FIG. 14A and FIG. 14B are microscope images illustrating a state of some steps in the method of manufacturing an electrode according to an embodiment supported by the present disclosure. FIG. 14A illustrates cross-sectional microscope images over time and microscope images viewed from the top in the first step (S310 of FIG. 10B) for providing hydrogen (H2) plasma onto the preliminary first layer in the above-described step of forming the first layer. FIG. 14B illustrates cross-sectional microscope images over time and microscope images viewed from the top in the second step (S320 of FIG. 10B) for providing argon (Ar) plasma onto the preliminary first layer after the first step.

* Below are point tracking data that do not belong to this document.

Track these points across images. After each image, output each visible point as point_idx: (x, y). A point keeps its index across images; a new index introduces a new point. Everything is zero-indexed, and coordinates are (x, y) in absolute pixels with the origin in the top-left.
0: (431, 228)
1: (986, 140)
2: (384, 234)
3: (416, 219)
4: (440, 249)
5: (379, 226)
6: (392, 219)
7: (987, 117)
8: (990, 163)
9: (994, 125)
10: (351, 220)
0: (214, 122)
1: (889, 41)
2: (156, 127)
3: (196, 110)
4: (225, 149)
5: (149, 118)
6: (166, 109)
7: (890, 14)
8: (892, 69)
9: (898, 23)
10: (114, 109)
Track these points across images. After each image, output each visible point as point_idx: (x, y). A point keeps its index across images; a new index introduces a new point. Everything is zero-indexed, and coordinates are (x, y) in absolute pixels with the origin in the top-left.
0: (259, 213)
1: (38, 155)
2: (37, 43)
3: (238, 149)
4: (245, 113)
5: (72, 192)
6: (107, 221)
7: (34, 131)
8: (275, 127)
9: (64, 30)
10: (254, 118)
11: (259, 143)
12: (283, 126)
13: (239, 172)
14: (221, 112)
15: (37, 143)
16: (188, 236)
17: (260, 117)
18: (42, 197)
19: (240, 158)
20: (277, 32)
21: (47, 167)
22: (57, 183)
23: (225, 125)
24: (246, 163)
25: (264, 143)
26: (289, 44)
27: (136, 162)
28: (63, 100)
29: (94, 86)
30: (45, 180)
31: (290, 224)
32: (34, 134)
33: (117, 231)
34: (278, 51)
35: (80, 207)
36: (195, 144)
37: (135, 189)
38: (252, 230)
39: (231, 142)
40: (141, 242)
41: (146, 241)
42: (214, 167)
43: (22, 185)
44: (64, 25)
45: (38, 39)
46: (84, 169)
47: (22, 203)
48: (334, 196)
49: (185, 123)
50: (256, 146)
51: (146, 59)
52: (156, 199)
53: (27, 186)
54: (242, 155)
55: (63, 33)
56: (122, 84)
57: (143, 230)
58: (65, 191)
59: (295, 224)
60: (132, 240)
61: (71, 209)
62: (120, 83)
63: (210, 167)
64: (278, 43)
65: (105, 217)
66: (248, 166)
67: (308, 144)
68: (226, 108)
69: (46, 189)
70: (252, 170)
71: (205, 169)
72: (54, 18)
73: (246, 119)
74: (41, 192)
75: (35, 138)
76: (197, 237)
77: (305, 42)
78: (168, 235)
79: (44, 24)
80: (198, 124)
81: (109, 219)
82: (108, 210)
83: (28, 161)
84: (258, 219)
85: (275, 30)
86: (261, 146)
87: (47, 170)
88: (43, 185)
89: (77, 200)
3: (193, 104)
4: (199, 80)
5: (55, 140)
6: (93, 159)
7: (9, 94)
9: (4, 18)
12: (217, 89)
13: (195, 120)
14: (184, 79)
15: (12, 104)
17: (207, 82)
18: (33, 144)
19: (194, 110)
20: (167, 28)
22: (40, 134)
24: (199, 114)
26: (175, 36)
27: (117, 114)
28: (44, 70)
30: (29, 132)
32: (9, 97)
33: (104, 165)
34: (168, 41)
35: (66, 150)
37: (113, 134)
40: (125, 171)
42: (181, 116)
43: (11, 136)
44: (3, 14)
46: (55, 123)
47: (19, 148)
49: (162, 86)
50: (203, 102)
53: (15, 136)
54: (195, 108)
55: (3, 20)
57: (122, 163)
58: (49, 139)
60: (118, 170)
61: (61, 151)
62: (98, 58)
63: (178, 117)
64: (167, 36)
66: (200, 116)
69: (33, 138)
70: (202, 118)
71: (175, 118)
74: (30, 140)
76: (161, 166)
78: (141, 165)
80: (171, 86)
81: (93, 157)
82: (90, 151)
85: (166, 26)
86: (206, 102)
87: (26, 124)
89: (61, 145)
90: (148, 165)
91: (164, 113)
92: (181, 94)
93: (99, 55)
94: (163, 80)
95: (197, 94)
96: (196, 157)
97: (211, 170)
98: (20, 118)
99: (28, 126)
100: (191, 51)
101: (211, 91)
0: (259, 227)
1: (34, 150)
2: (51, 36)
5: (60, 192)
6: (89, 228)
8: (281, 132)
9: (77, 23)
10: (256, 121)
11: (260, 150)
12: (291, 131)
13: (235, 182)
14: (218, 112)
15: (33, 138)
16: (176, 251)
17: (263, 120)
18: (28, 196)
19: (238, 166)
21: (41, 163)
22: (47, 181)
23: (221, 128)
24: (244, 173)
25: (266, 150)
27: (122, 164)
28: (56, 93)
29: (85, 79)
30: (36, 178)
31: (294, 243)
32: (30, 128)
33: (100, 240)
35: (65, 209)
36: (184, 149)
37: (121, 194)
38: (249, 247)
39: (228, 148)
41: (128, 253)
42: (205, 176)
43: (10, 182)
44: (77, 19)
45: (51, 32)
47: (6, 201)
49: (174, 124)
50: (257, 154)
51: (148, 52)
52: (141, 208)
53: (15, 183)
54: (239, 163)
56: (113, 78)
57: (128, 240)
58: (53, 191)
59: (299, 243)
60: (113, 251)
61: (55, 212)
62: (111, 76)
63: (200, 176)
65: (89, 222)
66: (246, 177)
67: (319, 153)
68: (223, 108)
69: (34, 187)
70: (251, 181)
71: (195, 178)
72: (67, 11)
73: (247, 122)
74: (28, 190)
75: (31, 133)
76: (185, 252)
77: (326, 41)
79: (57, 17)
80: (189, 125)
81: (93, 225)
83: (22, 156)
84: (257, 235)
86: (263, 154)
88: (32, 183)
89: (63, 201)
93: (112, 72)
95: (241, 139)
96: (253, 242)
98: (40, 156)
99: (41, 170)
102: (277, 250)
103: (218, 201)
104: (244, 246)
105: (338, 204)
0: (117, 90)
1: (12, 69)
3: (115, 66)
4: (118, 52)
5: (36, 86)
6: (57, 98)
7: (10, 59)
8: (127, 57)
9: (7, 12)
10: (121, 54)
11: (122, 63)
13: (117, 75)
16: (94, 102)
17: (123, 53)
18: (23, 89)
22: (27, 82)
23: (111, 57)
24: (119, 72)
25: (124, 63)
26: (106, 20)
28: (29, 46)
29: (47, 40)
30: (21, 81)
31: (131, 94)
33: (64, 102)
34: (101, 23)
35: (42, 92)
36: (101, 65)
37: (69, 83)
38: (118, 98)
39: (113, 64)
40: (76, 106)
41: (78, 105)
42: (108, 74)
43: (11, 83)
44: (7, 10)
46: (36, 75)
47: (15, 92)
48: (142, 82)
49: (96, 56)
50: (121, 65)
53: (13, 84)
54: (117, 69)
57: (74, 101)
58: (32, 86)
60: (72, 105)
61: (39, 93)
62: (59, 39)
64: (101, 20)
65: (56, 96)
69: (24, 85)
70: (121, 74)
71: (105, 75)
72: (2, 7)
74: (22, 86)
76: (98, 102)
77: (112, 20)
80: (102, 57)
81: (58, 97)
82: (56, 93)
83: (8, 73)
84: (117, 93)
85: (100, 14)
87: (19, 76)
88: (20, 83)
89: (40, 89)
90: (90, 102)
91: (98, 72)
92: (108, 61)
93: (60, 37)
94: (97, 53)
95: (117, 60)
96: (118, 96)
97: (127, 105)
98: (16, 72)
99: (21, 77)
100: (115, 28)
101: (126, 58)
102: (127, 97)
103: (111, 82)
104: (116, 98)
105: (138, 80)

Referring to FIG. 14A, it can be confirmed that in the step (S300 of FIG. 10A) of forming the first layer in the method of manufacturing an electrode of an embodiment, agglomeration patterns are formed on the indium tin oxide in the first step for providing the hydrogen plasma, and as the process time increases, the size of the agglomeration patterns increase. Particularly, in the first step, it can be confirmed that multiple agglomeration patterns were formed after the process time of about 60 seconds, and the size of the agglomeration patterns greatly increased after about 180 seconds.
After that, referring to FIG. 14B, in the step (S300 of FIG. 10A) of forming the first layer in the method of manufacturing an electrode of an embodiment, it can be confirmed that the size of the agglomeration patterns formed on the indium tin oxide gradually decrease in the second step. Particularly, in the second step, it can be confirmed that the size of the agglomeration patterns greatly decreased according to the progress of the process time for about 60 seconds.
In the electrode and the method of manufacturing the same of an embodiment of the present disclosure, a first step of forming an agglomeration pattern through the provision of hydrogen (H2) plasma and a second step of removing the agglomeration pattern through the provision of argon (Ar) plasma, are included, and thus, etching efficiency may be improved and the processing time may be reduced.
The display panel of an embodiment of the present disclosure includes the electrode manufactured by the manufacturing method and may show excellent manufacturing efficiency and manufacturing reliability.
Although the embodiments of the present invention have been described, it is understood that the present invention should not be limited to the example embodiments, but various changes and modifications can be made by one ordinary skilled in the art within the spirit and scope of the present invention as hereinafter claimed.